Developing Competitive Advantage
To be successful, a firm must possess one or more competitive advantages that it can leverage in the market in order to meet its objectives. A competitive advantage is something that the firm does better than its competitors that gives it an edge in serving customers’ needs and/or maintaining mutually satisfying relationships with important stakeholders. Competitive advantages are critical because they set the tone, or strategic focus, of the entire marketing program. When these advantages are tied to market opportunities, the firm can offer customers a compelling reason to buy their products. Without a competitive advantage, the firm and its products are likely to be just one more offering among a sea of commoditized products.
Apple, for example, has been quite successful in leveraging innovation and the customer experience to maintain a sizable competitive advantage in computers, portable music players, and music and movie distribution. A typical Mac computer costs substantially more than a comparable PC running Windows. However, Apple bundles multimedia software and a top-rated user experience into the mix. As a result, Apple computers continue to command a price premium, where most PC manufacturers engage in price wars.
In Chapter 5, we discuss the process of developing competitive advantages and establishing a strategic focus for the marketing program. We also address the role of SWOT analysis as a means of tying the firm’s strengths or internal capabilities to market opportunities. Further, we discuss the importance of developing goals and objectives. Having good goals and objectives is vital because these become the basis for measuring the success of the entire marketing program. For example, Hampton Inn has a goal of 100 percent customer satisfaction. Customers do not have to pay for their stay if they are not completely satisfied.22 Goals like these are not only useful in setting milestones for evaluating marketing performance; they also motivate managers and employees. This can be especially true when marketing goals or objectives help to drive employee evaluation and compensation programs.

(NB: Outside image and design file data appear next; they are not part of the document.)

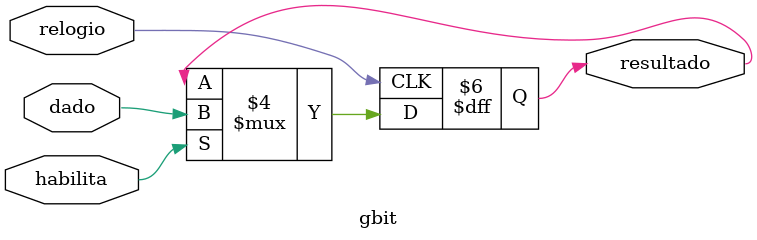
<source format=v>
module gbit(input dado, input habilita, input relogio, output reg resultado);

    initial resultado <= 0;

    always @ (posedge relogio) begin
        if(habilita == 1) resultado <= dado;
    end
    
endmodule
</source>
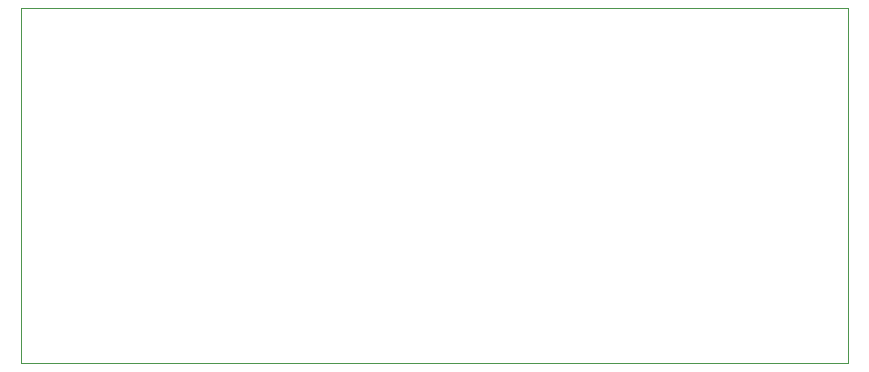
<source format=gbr>
%TF.GenerationSoftware,KiCad,Pcbnew,8.0.4*%
%TF.CreationDate,2024-08-22T00:59:55+02:00*%
%TF.ProjectId,feed-selector-v2,66656564-2d73-4656-9c65-63746f722d76,rev?*%
%TF.SameCoordinates,Original*%
%TF.FileFunction,Profile,NP*%
%FSLAX46Y46*%
G04 Gerber Fmt 4.6, Leading zero omitted, Abs format (unit mm)*
G04 Created by KiCad (PCBNEW 8.0.4) date 2024-08-22 00:59:55*
%MOMM*%
%LPD*%
G01*
G04 APERTURE LIST*
%TA.AperFunction,Profile*%
%ADD10C,0.050000*%
%TD*%
G04 APERTURE END LIST*
D10*
X25500000Y-40500000D02*
X95500000Y-40500000D01*
X95500000Y-70500000D01*
X25500000Y-70500000D01*
X25500000Y-40500000D01*
M02*

</source>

Marketing Strategy Decisions
An organization’s marketing strategy describes how the firm will fulfill the needs and wants of its customers. It can also include activities associated with maintaining relationships with other stakeholders, such as employees or supply chain partners. Stated another way, marketing strategy is a plan for how the organization will use its strengths and capabilities to match the needs and requirements of the market. A marketing strategy can be composed of one or more marketing programs; each program consists of two elements—a target market or markets and a marketing mix (sometimes known as the four Ps of product, price, place, and promotion). To develop a marketing strategy, an organization must select the right combination of target market(s) and marketing mix(es) in order to create distinct competitive advantages over its rivals.